Like the song goes, Celebrate Being when famed children’s entertainer Fred Penner comes to Vernon Sunday.
About to launch the kids series at the Performing Arts Centre, Penner still has legions of fans. In fact, the centre’s artistic director Erin Kennedy is one of them.
“He is a favourite of my childhood. I remember being gunned on Halloween candy and rockin’ to The Cat Came Back when I was a kid,” Kennedy told The Morning Star recently. “His performance is great for all ages.”
Penner, who used to run a children’s theatre in his native Winnipeg, first came to prominence when he recorded a version of the song The Cat Came Back, originally penned by Harry S. Miller, more than 30 years ago. Since then he has established himself as a fundamental part of the North American family entertainment scene and is known for communicating in his clear, non-condescending way.
Always building on a common theme rooted in integrity and a “belief in what kids can do,” Penner has created a lasting impact that crosses the generations and continues to grow.
“(It’s a) delicate balance required to create a positive influence that fosters healthy self-esteem in the life of a child,” Penner is quoted as saying.
Dubbed “Mr. Multi-Media” by Billboard Magazine, Penner’s diverse repertoire includes 12 children’s albums and countless live shows, including more recently at university campuses and summer festivals.
He has composed the music for APTN/YTV’s puppet theatre series Tipi Tales, and wrote the score and hosted the TV documentary The Simple Way (focused on the relevant, worldwide topic of voluntary simplicity).
Penner also recently hosted the Polaris Music Prize, which honours, celebrates and rewards creativity and diversity in Canadian recorded music. (This year’s prize went to fellow Prairie-raised artist Buffy Sainte-Marie.)
Penner is probably best known to those who grew up in the 1980s and early ‘90s from when he crawled out of that hollow log to the sound of a juice harp, and introduced viewers to the “Word Bird.”
Penner appeared for 12 seasons and nearly 900 episodes of the hit CBC TV show Fred Penner’s Place, and still receives mail from his fans, including some of the 55 million American viewers who watched his show when it ran for four years on the Nickelodeon cable channel.
“Children, if I can extrapolate that to an entire demographic, need places where they can feel comfortable — whether it’s their bedroom or a living room or under a piano, a place where they can feel protected and completely in their own zone,” Penner told The Winnipeg Free Press recently, adding, “Once you arrived at Fred Penner’s Place, you were protected.”

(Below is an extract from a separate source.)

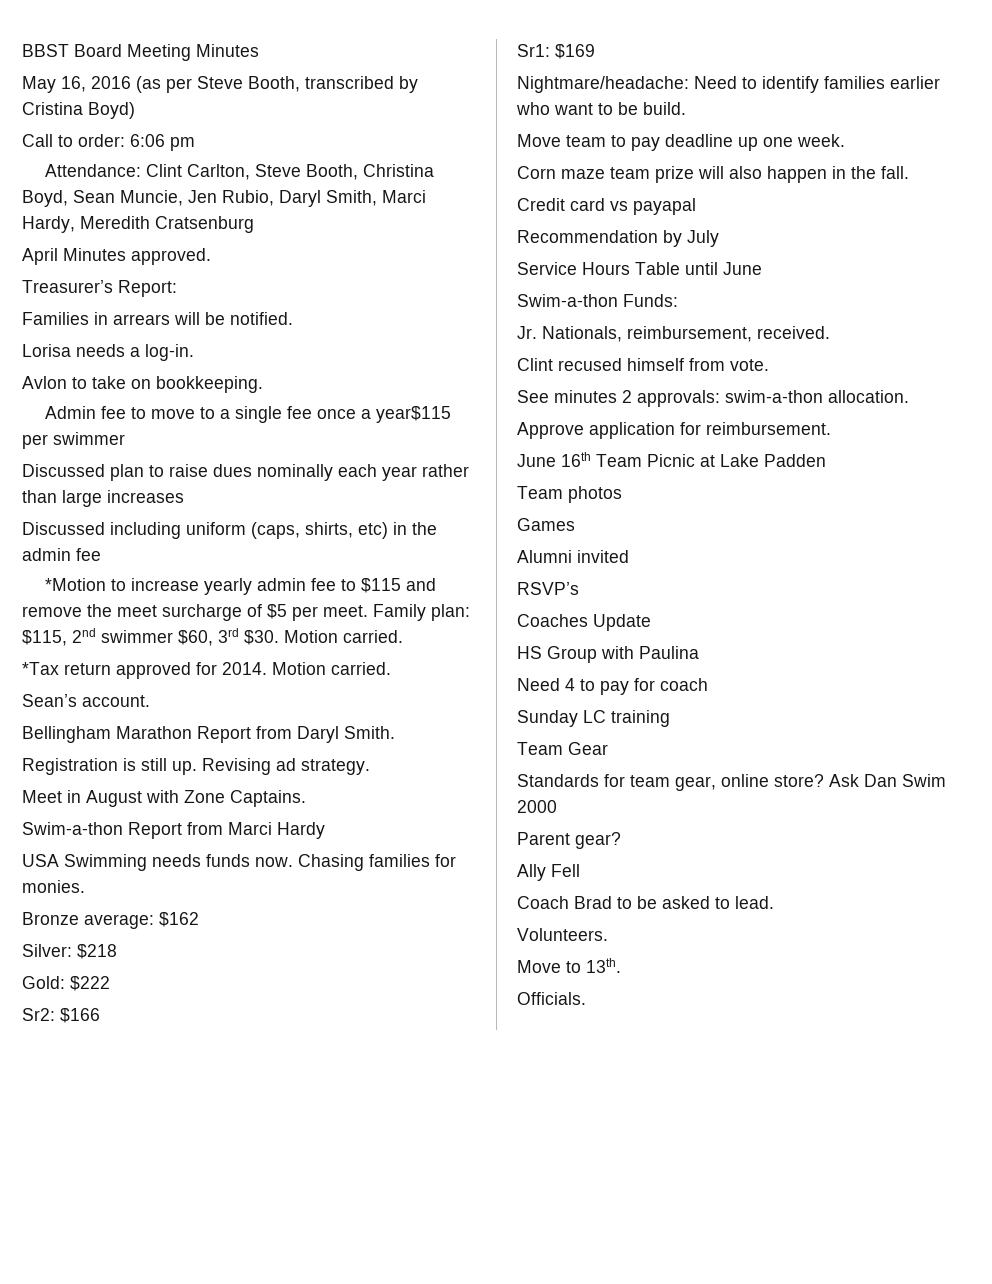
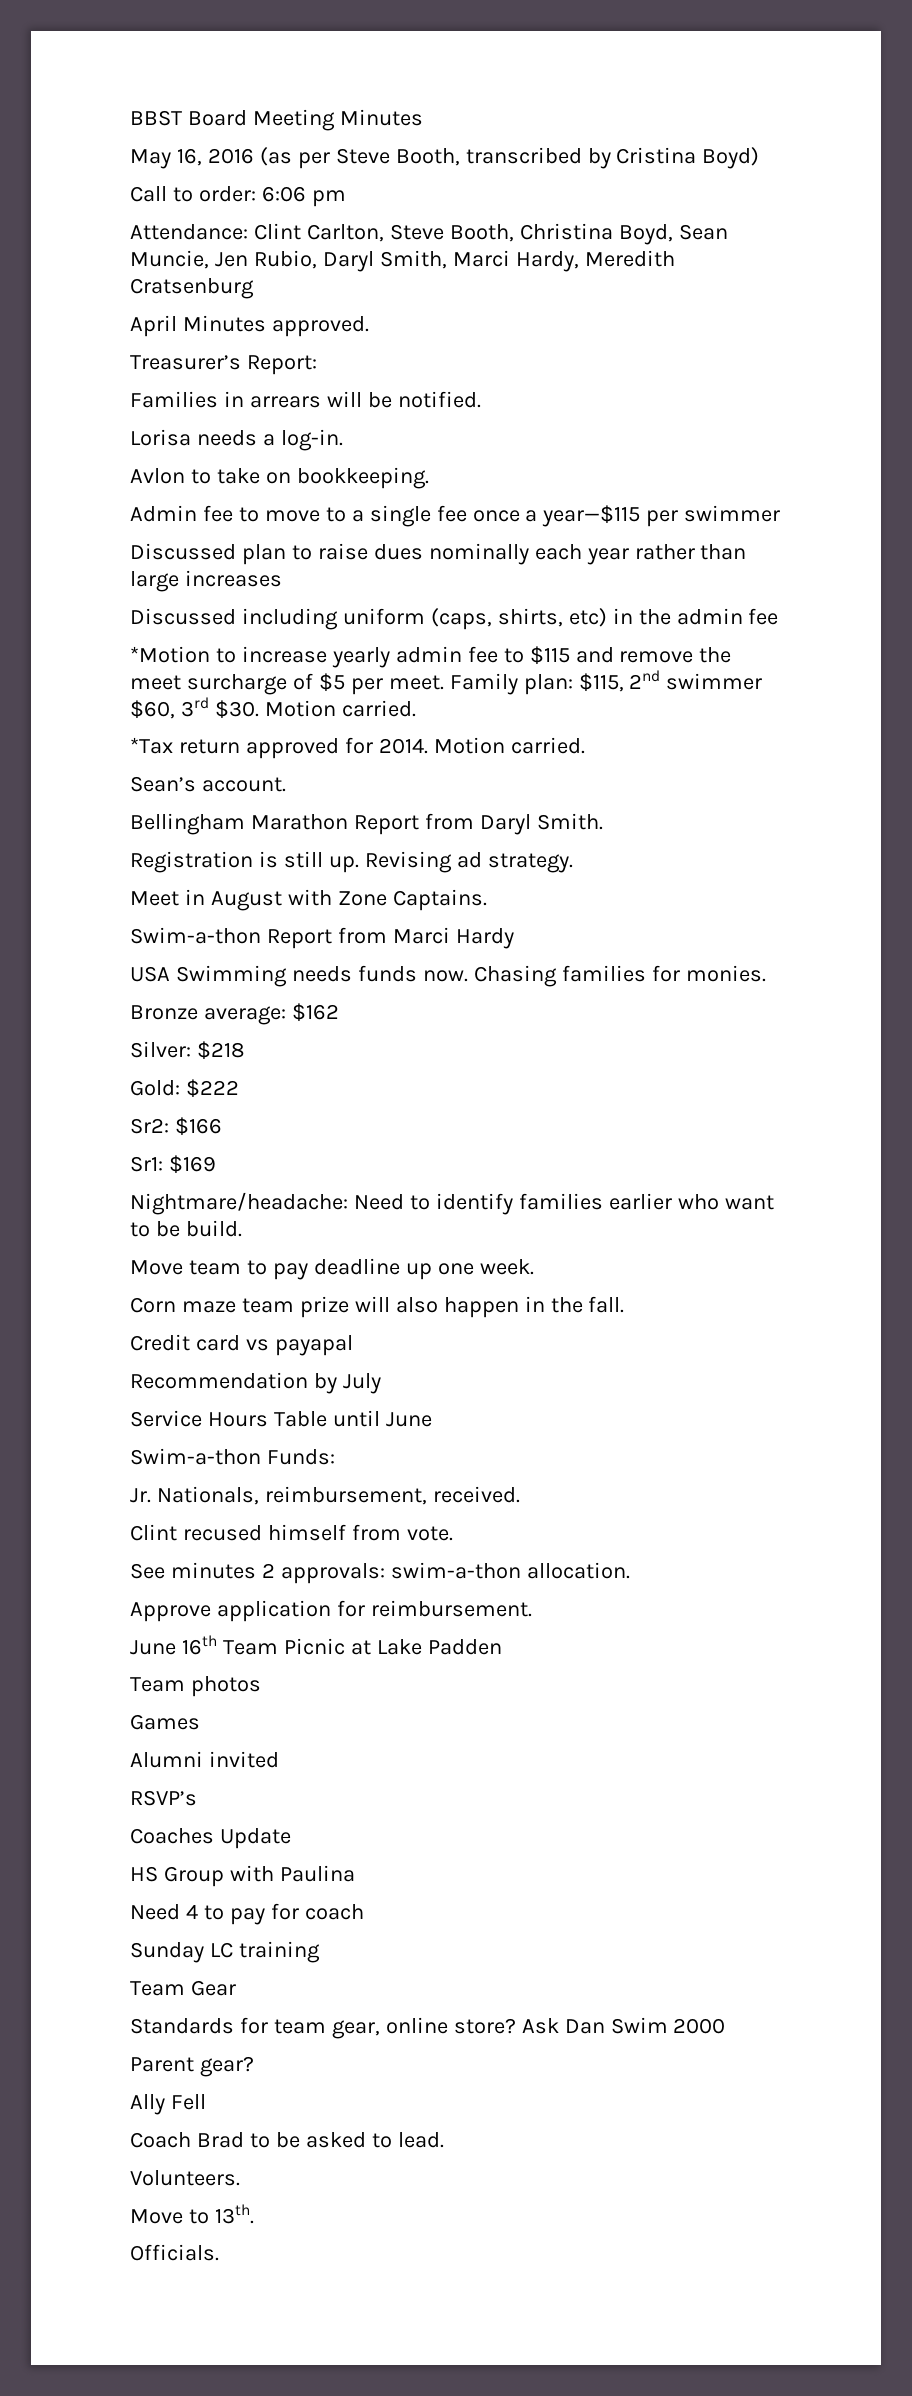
[376,406,452,423] year$115 -> [542,505,641,527] year—$115

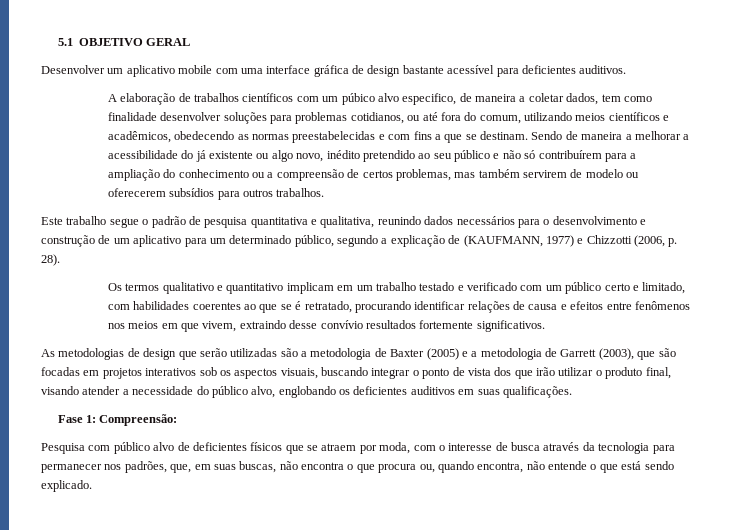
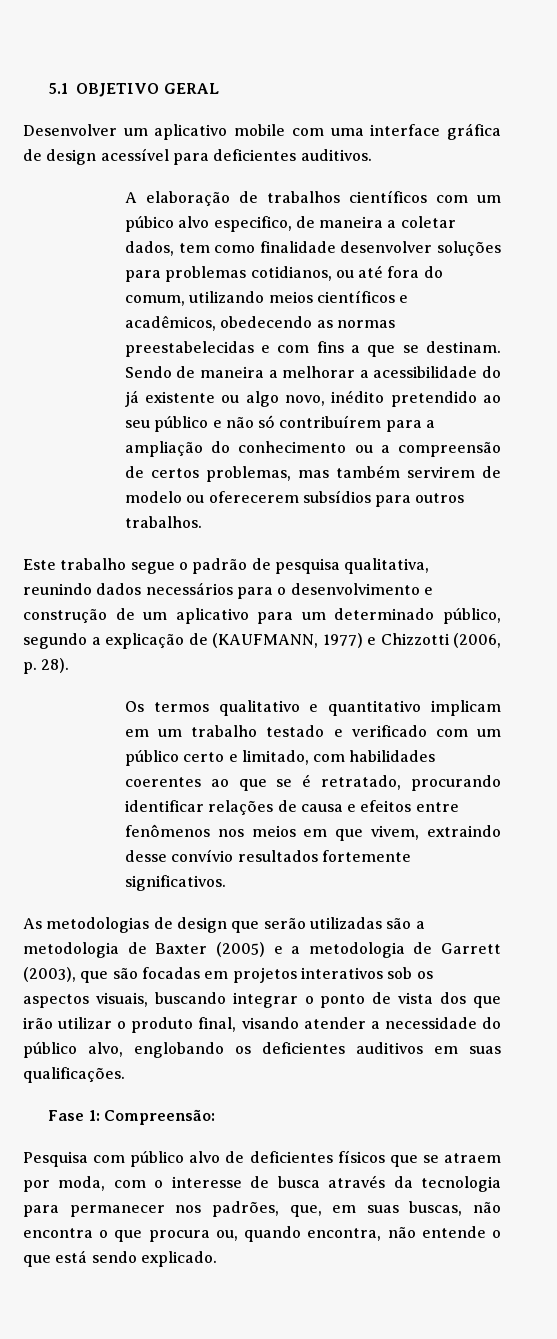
[402,65,444,74] bastante -> (97, 157) none
[250,217,317,228] quantitativa e -> (340, 566) none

A four-time recipient of the Parents’ Choice Award and the man Los Angeles Parent called the “Canadian Minister of Positivity,” Penner has successfully transformed children’s entertainment into a family affair. More than the music, the two-time Juno winner for best children’s album, Sing with Fred, and eight-time nominee’s body of work is about energy and emotional connection.
In 2000, the Canadian Institute of Child Health honoured Penner for his contribution to the well-being and safety of children. He is also a recipient of the Order of Canada.
This visibility has allowed Penner the privilege to use his voice to “bring something of value” as a spokesperson for organizations such as UNESCO, World Vision, UNICEF and the National Conference on Down Syndrome, which he chaired.
Tickets for Fred Penner’s performance at the Performing Arts Centre, Sunday at 11 a.m., are $12 each and are available now through the Ticket Seller at 549-7469, www.ticketseller.ca.
Series subscriptions for the 2015-16 kids series are $36 and include tickets to The Reluctant Dragon, Hamelin: A New Fable and The Middle of Everywhere.